The Spassky Cathedral of the Andronikov Monastery in Moscow, apart from other temples of that time, stands apart. It was probably built in 1425-27 (although there is a version of the construction in the 1390s). In the present form, the temple is a partially preserved original building, restored in its original forms through carefully conducted scientific research. The interior of the temple does not have a displacement of the pillars to the east, due to which the internal structure of the building is expressed by external divisions of the facades. The exterior of the cathedral is unique. Corner parts are made lowered, due to which the whole volume receives a pyramidal structure. The branches of the cross rise considerably above the corners of the building, and the base of the drum is formed by several tiers of kokoshniks. The square base of the drum has three-bladed completions, the upper kokoshniks of which are included in the first octagonal wreath, over which is placed a second one, formed by smaller kokoshniks. A feature of the cathedral, placed on a very high podklet, are also the stairs leading to the three portals of the temple .

The reorganization of the Moscow Kremlin under Ivan III
The development of the architecture of the Russian temple was greatly influenced by the arrival of Italian architects who worked in Moscow and other Russian cities in the late fifteenth and first third of the 16th century.

In 1472 the construction of a new Uspensky Cathedral began, instead of a dilapidated old church. According to the plan, the temple was to be repeated in an enlarged amount, the Assumption Cathedral of Vladimir, but the construction begun by the Russian masters was interrupted by the collapse of the walls brought to the top. To continue the work, Ivan III invited the Italian Aristotle Fioravanti, an experienced builder and engineer from Bologna. Fioravanti made a new project of the cathedral, the construction of which was completed in 1479. Repeating the recognizable details of the sample – five-headed, pozakomarnoe coating, arkaturno- columnar frieze – he created an original building that possessed previously unknown qualities in Russia. The temple of Fioravanti is three – nave six – pillar. The architect simplified the structure of the building, removing the bypass galleries and making all the naves equal in width. Thus, the interior is divided into 12 identical square cells, five of which are covered by domes, and the rest – cross vaults. The eastern pair of pillars is made rectangular, between them a wall is built, separating the altar. It is attached to a high iconostasis. Pillars of the space of the Naos were made round, with bases and the likeness of capitals, which allows them to be called columns. Thanks to this the interior has acquired an unprecedented wholeness and spaciousness. In addition, it was well lit.

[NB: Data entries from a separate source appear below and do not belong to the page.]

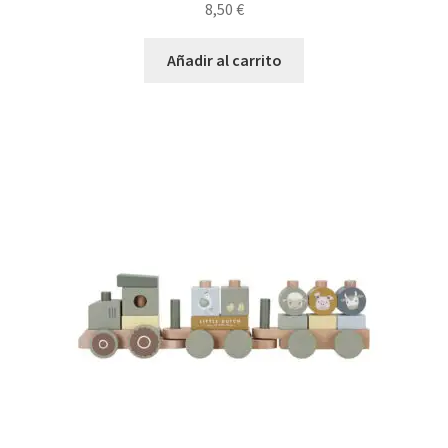
8,50
€
Añadir al carrito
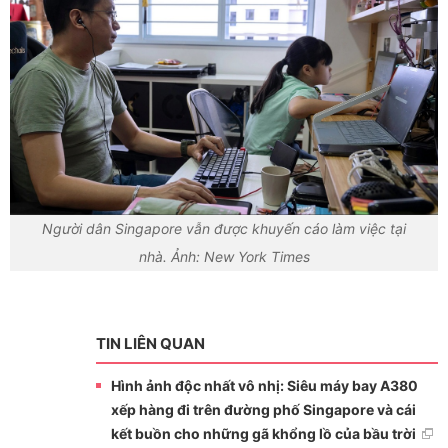
Người dân Singapore vẫn được khuyến cáo làm việc tại
nhà. Ảnh: New York Times
TIN LIÊN QUAN
Hình ảnh độc nhất vô nhị: Siêu máy bay A380
xếp hàng đi trên đường phố Singapore và cái
kết buồn cho những gã khổng lồ của bầu trời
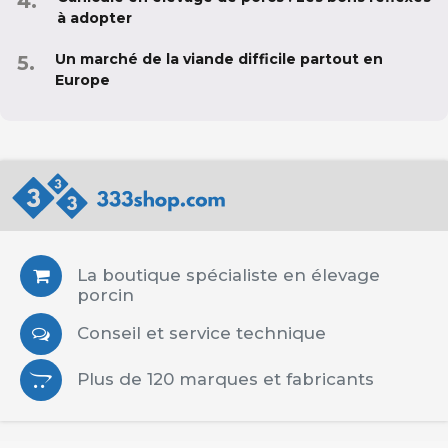
à adopter
Un marché de la viande difficile partout en
Europe
La boutique spécialiste en élevage
porcin
Conseil et service technique
Plus de 120 marques et fabricants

Although Fioravanti relied on the traditional cross-dome structure of the temple, his cathedral can not, strictly speaking, be called cross-domed. The interior of the temple – zalny. It does not have a central nave and a transept. The Assumption Cathedral served as a model for the construction of many similar churches in the cities and monasteries of Russia during the 16th-17th centuries. In them, either a new internal structure of the interior is transferred, or it approaches the tradition of cross-domed churches.

It is interesting that the second largest church in the Moscow Kremlin – the Archangel Cathedral – follows the cross-domed type. Its author was another Italian – Aleviz Novy, who finished building in 1508. Although the exterior of the cathedral stands out for its abundant Renaissance decor, its interior is more Russian. The naves are divided by crosses in cross-section by pillars. The spatial cross is highlighted in width and height. The main dome that stands on the crossroads is more emphatic than the others.

Two other churches of the Kremlin, erected at the end of the XV century, were built by Pskov masters.

The Annunciation Cathedral (1489) is a small four-columned cross-domed church, originally a three-domed church. Its central dome is high on raised arches.

Even less Risopolozhskaya church, a feature of which is the lack of the construction of arches of sails.